Changed IC4 (JRC4558) and IC3 (TL072) without solving the problem. Note that without the IC no buzz was heard (expected).
Checked all the orientation of my caps, transistor and IC.
Double-checked my soldering.
I have the expression jacks and the problem is the same Pots or EXP Pedal. 
Thanks in advance for any tip !


----------



## Bobbyd67 (Jul 25, 2020)

I gave up on this circuit xD Chuck was very nice to help me quite down the rate thinking but even after that, the constant whiiish whoooosshh of the pedal makes it unusable for my taste... The things is watching demos of the original eqd it seams to be quiet when not playing but in my 2 builds it's just unbearable xD


----------



## Dali (Jul 25, 2020)

Bobbyd67 said:


> I gave up on this circuit xD Chuck was very nice to help me quite down the rate thinking but even after that, the constant whiiish whoooosshh of the pedal makes it unusable for my taste...



Ho, well, at least I'm not alone...

 

I was building it for free (except parts and shipping) but hopefully didn't ask the money before I was satisfied with the build. I will probably end keeping it for myself.


----------



## Bobbyd67 (Jul 25, 2020)

Yeah I hear you  I bought 2 for trying it out and then selling them, I was real curious of what that pedal could do but now they're stuck in a plastic bin xD ain't got the courage to try and trouble shoot them. 

The worst part of it all is maybe it's supposed to sound like that but I haven't really had a clear answer from other builders, all I got is YouTube demo's of the original.

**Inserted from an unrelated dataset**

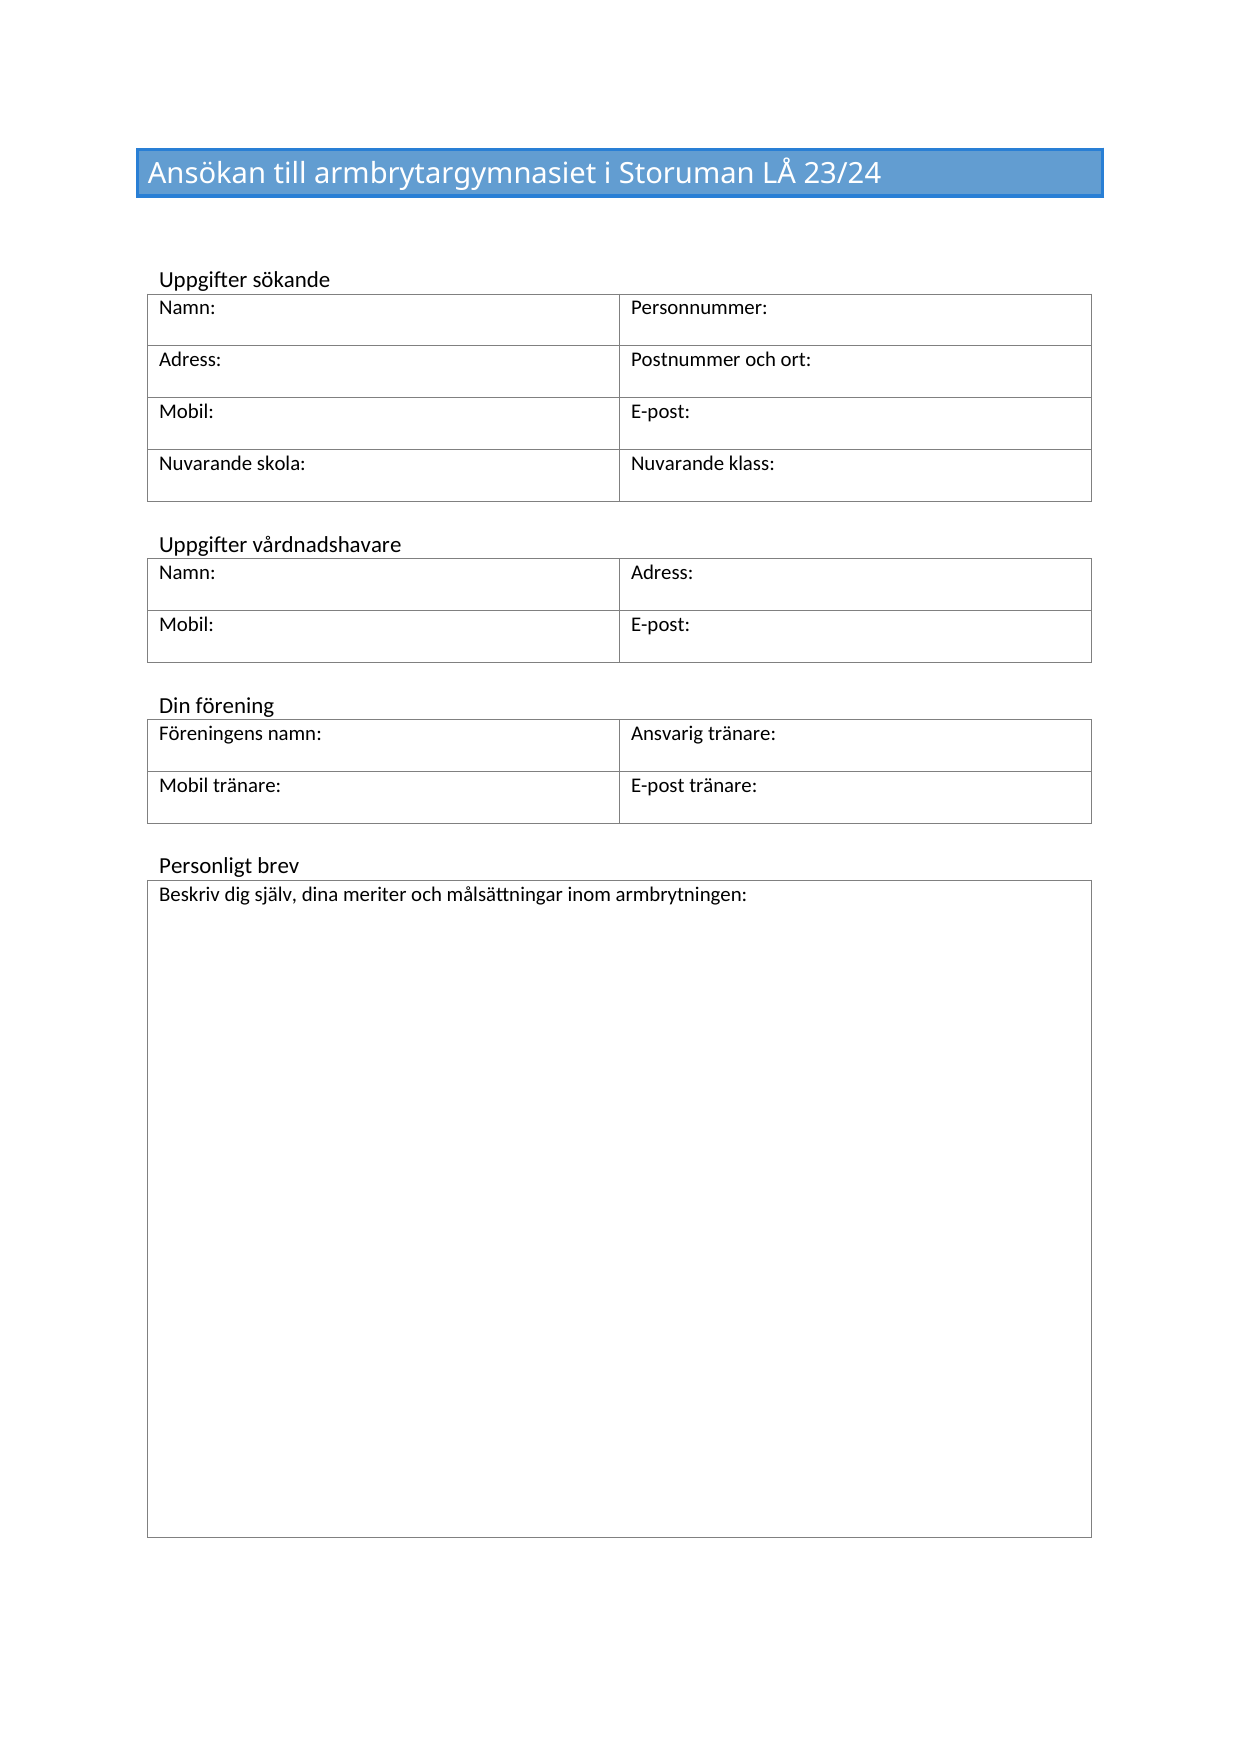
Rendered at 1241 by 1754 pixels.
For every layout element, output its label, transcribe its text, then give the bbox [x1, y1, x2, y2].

You can't really troubleshoot expectations if that's the case xD


----------



## zgrav (Jul 25, 2020)

My chaos machine is pretty quiet, the left side is much more sensitive to the resonance control but I have not tried to do anything about it except use a lower setting on that side..  it sounds a little bit noisier when it is fed into a delay pedal.


----------



## Flippabotamatic (Jan 29, 2021)

I just hooked up mine last night for the first time. I must have done something wrong, because I am having sort of the opposite problem. I can hear a little color added to the sound with the resonant controls, but really not any modulation and no audible rate. The mix knobs definitely drive the signal beyond unity and the "dirty" knob acts more like a tone control. I guess I need to go through and inspect all my components. It really doesn't sound anything like the original.


----------



## susie_1987 (Mar 6, 2021)

Mine is pretty noisy too


----------



## SYLV9ST9R (Mar 6, 2021)

I’m a big Kid Koala fan, and I got to try the original during the concert it was designed for, but reading all this (and other problems posts) makes me reluctant to try to build one 
This show was one of the best I’ve seen in the last decade. Remember concerts? That was fun...


----------



## Joshhr (Jan 26, 2022)

Mine is a bit whooshy. Louder on left side


----------



## zgrav (Jan 26, 2022)

As mentioned in my comment above, my box was low noise but I was getting more resonance "whooping" on one side than the other that I could not identify a cause after checking the part values and connections.  I was checking it again a few weeks ago and noticed I was using two different brands of TL072 chips in the board,  I switched the chip on the side that was making the noises.  To my surprise, it solved the problem.


----------



## djmiyta (Jan 27, 2022)

I realize this is an older post but seeing that I've just finished  boxing mine up wanted add that this is hands down for me one of THE BEST pedals I have played in a decade +.


----------